▶ Task details: All pictures are to be dropped, and everything else in the data duplicated exactly.

▶ Information shown:

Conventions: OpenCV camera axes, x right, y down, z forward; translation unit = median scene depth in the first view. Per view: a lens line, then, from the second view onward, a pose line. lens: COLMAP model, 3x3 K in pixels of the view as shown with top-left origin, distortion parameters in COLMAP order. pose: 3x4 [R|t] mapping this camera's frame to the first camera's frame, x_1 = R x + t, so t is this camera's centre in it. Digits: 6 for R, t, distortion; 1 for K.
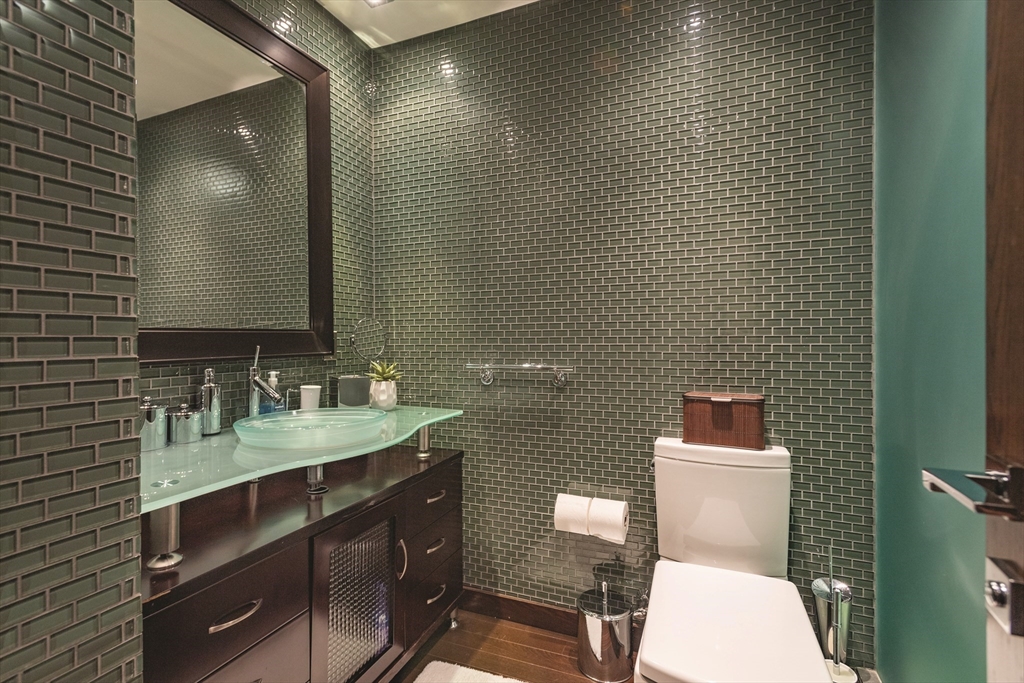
lens RADIAL K [[493.0, 0, 561.9], [0, 493.0, 348.5], [0, 0, 1]] dist [0.008321, 0.004028]
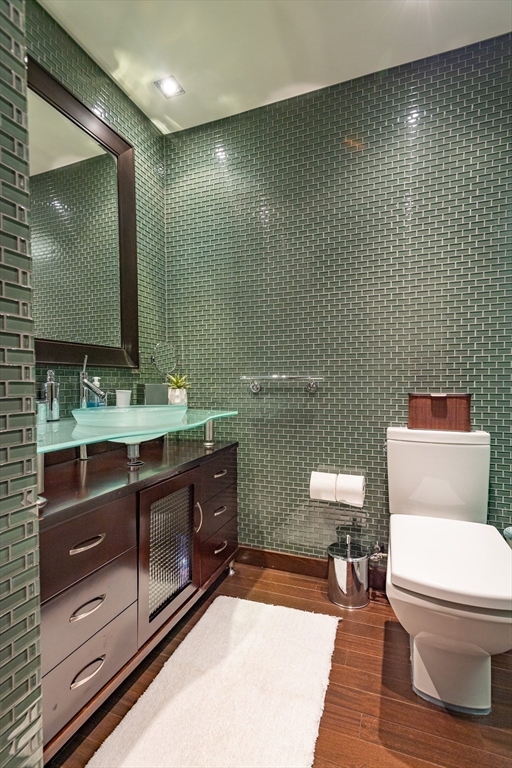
lens RADIAL K [[369.7, 0, 267.0], [0, 369.7, 430.2], [0, 0, 1]] dist [0.008321, 0.004028]
pose [[0.999489, -0.001050, 0.031955, -0.158992], [0.000586, 0.999894, 0.014524, 0.166632], [-0.031967, -0.014498, 0.999384, 0.007529]]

▶ Solution:
Conventions: OpenCV camera axes, x right, y down, z forward; translation unit = median scene depth in the first view. Per view: a lens line, then, from the second view onward, a pose line. lens: COLMAP model, 3x3 K in pixels of the view as shown with top-left origin, distortion parameters in COLMAP order. pose: 3x4 [R|t] mapping this camera's frame to the first camera's frame, x_1 = R x + t, so t is this camera's centre in it. Digits: 6 for R, t, distortion; 1 for K.
lens RADIAL K [[493.0, 0, 561.9], [0, 493.0, 348.5], [0, 0, 1]] dist [0.008321, 0.004028]
lens RADIAL K [[369.7, 0, 267.0], [0, 369.7, 430.2], [0, 0, 1]] dist [0.008321, 0.004028]
pose [[0.999489, -0.001050, 0.031955, -0.158992], [0.000586, 0.999894, 0.014524, 0.166632], [-0.031967, -0.014498, 0.999384, 0.007529]]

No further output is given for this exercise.